Last night's ABC national news featured a segment on someone's research showing students 'hardly learn anything' at their private colleges. The research claimed that very few students spent more than 4 hours a day studying, read less than 40 pages a week, and never wrote so much as 20 pages in a semester. I guess it can be done that way.. I'm still kind of wondering what colleges they are talking about...maybe I'll visit their website.
Here’s the ABC story Elaine mentioned.
No. Good riddance, said I then and say I now. My current colleague at the Bank, also a translator, told me in passing that she had had Latin in secondary school (she went to school in Oxford...yes, that Oxford), and said that her Latin teacher wrote crime novels, maybe you've heard of him, Colin Dexter...I nearly had a stroke: just think, three degrees of separation between me and the late John Thaw. Endeavour Morse is as close to me as Deng Xiaoping! (the Chinese ambassador to Denmark - Jiang Zemin - Deng Xiaoping)...
So you see, children, it pays to honor your paradigms.
BTW, this also means that that through me there are five degrees of separation between you and Mao Zedong, and thus six degrees of separation between you and Richard Nixon. Just sayin'...

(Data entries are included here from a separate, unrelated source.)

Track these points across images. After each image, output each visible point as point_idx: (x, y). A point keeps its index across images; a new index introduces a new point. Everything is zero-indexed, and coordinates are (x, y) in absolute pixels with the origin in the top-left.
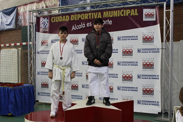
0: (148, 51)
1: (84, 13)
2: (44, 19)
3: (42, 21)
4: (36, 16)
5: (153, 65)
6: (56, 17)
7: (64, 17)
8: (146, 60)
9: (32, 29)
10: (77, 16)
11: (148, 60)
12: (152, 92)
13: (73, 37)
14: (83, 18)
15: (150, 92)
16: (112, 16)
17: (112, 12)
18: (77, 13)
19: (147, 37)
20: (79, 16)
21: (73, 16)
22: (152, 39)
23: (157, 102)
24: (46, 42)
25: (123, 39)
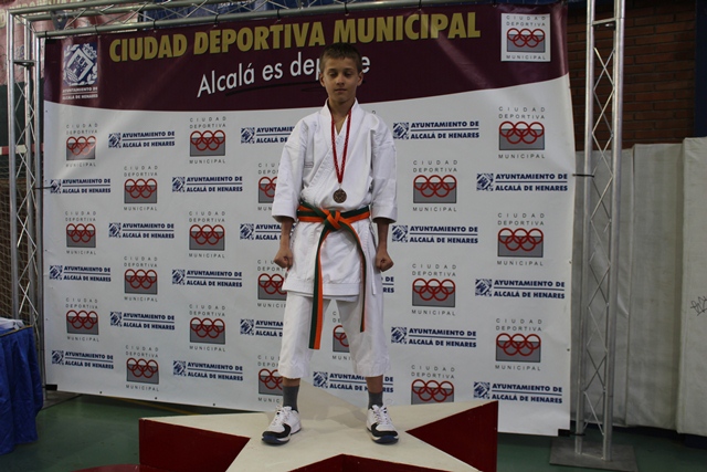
0: (522, 185)
1: (252, 23)
2: (81, 48)
3: (69, 58)
4: (46, 36)
5: (542, 240)
6: (132, 41)
7: (165, 39)
8: (514, 220)
9: (27, 88)
10: (220, 37)
11: (520, 219)
12: (532, 349)
13: (202, 123)
14: (245, 43)
15: (525, 350)
16: (369, 39)
17: (371, 21)
18: (222, 25)
19: (518, 127)
20: (230, 37)
21: (204, 35)
22: (536, 136)
23: (555, 389)
24: (87, 144)
25: (419, 133)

Norman, that’s hilarious. I can claim though my own tenuous connection to Richard Nixon, in at least three ways: through the bassist Milt Hinton and trumpeter Clark Terry, who played at the Nixon White House for Duke Ellington’s seventieth birthday, and through William P. Rogers. I never met Rogers, but as a student I worked for a summer as a proofreader at Rogers & Wells. I see a fun party game here: Six Degrees of Richard Nixon.